Department of Integrative Structural Biology, Institut de Génétique et de Biologie Moléculaire et Cellulaire (IGBMC), Centre National de Recherche Scientifique (CNRS) UMR 7104, Institut National de Santé et de Recherche Médicale (INSERM) U964, Université de Strasbourg, 67404 Illkirch, France.
PPAR Res. 2012;2012:701412. doi: 10.1155/2012/701412. Epub 2012 Dec 18.

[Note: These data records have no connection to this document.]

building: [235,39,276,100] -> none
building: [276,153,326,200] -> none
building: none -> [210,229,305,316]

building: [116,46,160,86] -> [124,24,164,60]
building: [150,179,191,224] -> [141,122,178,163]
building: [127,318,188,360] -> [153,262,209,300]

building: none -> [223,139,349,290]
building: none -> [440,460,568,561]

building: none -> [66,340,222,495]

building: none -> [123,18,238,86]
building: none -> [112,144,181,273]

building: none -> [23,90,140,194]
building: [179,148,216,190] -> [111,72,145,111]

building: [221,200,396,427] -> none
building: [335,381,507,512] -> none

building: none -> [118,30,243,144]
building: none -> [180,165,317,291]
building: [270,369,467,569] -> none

PPARγ is a key regulator of glucose homeostasis and insulin sensitization. PPARγ must heterodimerize with its dimeric partner, the retinoid X receptor (RXR), to bind DNA and associated coactivators such as p160 family members or PGC-1α to regulate gene networks. To understand how coactivators are recognized by the functional heterodimer PPARγ/RXRα and to determine the topological organization of the complexes, we performed a structural study using small angle X-ray scattering of PPARγ/RXRα in complex with DNA from regulated gene and the TIF2 receptor interacting domain (RID). The solution structures reveal an asymmetry of the overall structure due to the crucial role of the DNA in positioning the heterodimer and indicate asymmetrical binding of TIF2 to the heterodimer.

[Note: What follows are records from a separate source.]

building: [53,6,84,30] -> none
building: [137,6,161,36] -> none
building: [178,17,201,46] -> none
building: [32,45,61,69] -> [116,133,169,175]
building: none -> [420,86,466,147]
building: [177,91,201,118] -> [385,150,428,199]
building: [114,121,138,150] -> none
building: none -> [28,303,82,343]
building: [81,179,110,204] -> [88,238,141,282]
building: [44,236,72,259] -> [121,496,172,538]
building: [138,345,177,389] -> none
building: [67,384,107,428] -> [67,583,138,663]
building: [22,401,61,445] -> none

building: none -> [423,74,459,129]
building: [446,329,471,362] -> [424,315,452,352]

过氧化物酶体增殖物激活受体 γ(PPARγ)是葡萄糖内稳态和胰岛素敏感性的关键调节因子。PPARγ 必须与其二聚体伙伴视黄酸 X 受体(RXR)异二聚化,以结合 DNA 及其相关共激活因子,如 p160 家族成员或 PGC-1α,从而调节基因网络。为了了解共激活因子如何被功能性异二聚体 PPARγ/RXRα 识别,并确定复合物的拓扑结构,我们使用小角度 X 射线散射技术对结合调控基因 DNA 的 PPARγ/RXRα 进行了结构研究,同时还研究了 TIF2 受体相互作用结构域(RID)。溶液结构揭示了整体结构的不对称性,这是由于 DNA 在定位异二聚体中的关键作用所致,并表明 TIF2 对异二聚体的不对称结合。